Place the lines from the one containing "collection date as" through the final line into a JSON list of strings, one string per line, with blank lines omitted.

_INPUT ROWS_:
— START —

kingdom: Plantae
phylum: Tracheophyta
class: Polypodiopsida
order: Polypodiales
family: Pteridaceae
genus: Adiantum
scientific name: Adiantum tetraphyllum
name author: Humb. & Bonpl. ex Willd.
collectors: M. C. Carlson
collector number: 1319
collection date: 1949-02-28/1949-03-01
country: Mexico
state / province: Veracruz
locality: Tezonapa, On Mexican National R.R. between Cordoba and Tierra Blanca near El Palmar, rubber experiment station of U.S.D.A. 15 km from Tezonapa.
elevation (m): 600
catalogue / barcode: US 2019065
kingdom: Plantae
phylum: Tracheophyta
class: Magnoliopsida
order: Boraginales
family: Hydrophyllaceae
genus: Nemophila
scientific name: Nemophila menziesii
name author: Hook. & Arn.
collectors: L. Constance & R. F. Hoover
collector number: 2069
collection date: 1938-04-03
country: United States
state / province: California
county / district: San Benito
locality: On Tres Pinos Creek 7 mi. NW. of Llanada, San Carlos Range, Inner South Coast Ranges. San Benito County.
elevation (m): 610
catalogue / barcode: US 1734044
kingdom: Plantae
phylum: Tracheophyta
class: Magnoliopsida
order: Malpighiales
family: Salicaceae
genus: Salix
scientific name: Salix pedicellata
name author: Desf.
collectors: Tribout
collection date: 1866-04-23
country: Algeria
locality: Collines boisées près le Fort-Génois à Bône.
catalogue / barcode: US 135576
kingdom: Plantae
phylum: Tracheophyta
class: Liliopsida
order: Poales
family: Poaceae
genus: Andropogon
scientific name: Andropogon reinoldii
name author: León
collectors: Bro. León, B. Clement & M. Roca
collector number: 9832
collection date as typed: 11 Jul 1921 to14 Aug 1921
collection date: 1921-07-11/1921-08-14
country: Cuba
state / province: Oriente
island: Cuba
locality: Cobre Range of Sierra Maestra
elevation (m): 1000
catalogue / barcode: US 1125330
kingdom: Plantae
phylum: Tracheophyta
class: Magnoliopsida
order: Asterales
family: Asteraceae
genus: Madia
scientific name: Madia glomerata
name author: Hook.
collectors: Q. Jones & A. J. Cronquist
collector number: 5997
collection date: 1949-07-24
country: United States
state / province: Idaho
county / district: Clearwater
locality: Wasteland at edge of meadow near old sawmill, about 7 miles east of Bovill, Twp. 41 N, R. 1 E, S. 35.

— END —

_PROBLEM SOLUTION_:
[
  "collection date as typed: 11 Jul 1921 to14 Aug 1921",
  "collection date: 1921-07-11/1921-08-14",
  "country: Cuba",
  "state / province: Oriente",
  "island: Cuba",
  "locality: Cobre Range of Sierra Maestra",
  "elevation (m): 1000",
  "catalogue / barcode: US 1125330",
  "kingdom: Plantae",
  "phylum: Tracheophyta",
  "class: Magnoliopsida",
  "order: Asterales",
  "family: Asteraceae",
  "genus: Madia",
  "scientific name: Madia glomerata",
  "name author: Hook.",
  "collectors: Q. Jones & A. J. Cronquist",
  "collector number: 5997",
  "collection date: 1949-07-24",
  "country: United States",
  "state / province: Idaho",
  "county / district: Clearwater",
  "locality: Wasteland at edge of meadow near old sawmill, about 7 miles east of Bovill, Twp. 41 N, R. 1 E, S. 35."
]